Coffey, former PW co-editorial director, has penned a book about baseball, co-edited another about the Irish experience in America (a companion to a PBS series), and published three books of poetry. The Business of Naming Things is his first collection of short stories.

Why is the difficult relationship between fathers and sons a recurring motif in your stories?

This book began as a memoir, with my trying to search for some kind of identity. Having been adopted, this is where my search began. When the issue of who your parents are is ambiguous, it can render unstable one’s gift for parenthood—in my case, fatherhood. Many of these stories deal with fathers and sons, and my experience, of course, is as both. I came to understand that, rather than truth telling with the facts, having the freedom to write these fictional stories allowed me to find my footing and a kind of moral center.

How did writing poetry evolve into writing short stories?

When I look back at the poetry, I see earlier stages of searching for a kind of identity through language. In my first book, Elemenopy, I was looking to pay homage to early mentors. It’s quite experimental and apes some of the procedures of those folks who were writing against experience. They were using language not to be confessional or to reflect personal experience, and that gave me license to produce text that was interesting but that didn’t have anything to do with my life. My second book, 87 North, was a way to connect to where I grew up in upstate New York. I had lost my adoptive parents then, and I was trying to conserve their experience, our experience together. The following book, CMYK, was very much about doing with language what the visual arts were doing aesthetically with their materials: not necessarily telling a story, but working more abstractly. When I found out who my birth parents were in 2006, I didn’t write any more poetry. I was interested in story—what was my story? So the poetry prepared me for what I’m doing now.

What would you like readers to get from your book?

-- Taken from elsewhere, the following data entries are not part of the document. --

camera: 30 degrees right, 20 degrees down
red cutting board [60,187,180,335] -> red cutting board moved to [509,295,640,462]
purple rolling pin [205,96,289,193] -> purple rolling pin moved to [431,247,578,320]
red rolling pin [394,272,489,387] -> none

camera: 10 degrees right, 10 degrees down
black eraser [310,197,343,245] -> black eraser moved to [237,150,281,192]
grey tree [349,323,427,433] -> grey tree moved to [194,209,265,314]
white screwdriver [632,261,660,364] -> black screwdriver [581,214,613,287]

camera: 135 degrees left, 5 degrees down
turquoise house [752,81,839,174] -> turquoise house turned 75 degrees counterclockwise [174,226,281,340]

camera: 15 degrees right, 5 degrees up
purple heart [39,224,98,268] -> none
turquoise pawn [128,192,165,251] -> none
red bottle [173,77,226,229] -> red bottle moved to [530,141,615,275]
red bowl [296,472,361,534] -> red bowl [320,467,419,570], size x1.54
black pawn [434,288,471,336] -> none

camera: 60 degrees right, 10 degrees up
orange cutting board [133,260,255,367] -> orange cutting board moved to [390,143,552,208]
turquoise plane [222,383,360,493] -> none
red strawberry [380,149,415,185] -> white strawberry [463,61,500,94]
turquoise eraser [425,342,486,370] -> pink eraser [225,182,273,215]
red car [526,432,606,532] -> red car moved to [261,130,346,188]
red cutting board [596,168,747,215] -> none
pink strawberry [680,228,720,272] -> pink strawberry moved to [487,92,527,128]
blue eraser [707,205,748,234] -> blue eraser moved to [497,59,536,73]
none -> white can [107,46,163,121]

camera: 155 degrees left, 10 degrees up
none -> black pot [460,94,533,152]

I’d like to give them an example of the things you can find out about yourself in literature or in language—one more vote for fiction as a way of knowing yourself.

And, finally, can you talk about what your life is like after 26 years at PW?

I’m trying to settle into a new way of being. I was worried that not having the structure of getting out this weekly magazine 52 weeks a year would leave me a little adrift, but I’m finding that the demands of life in general are such that you have to remain busy or else things will overwhelm you.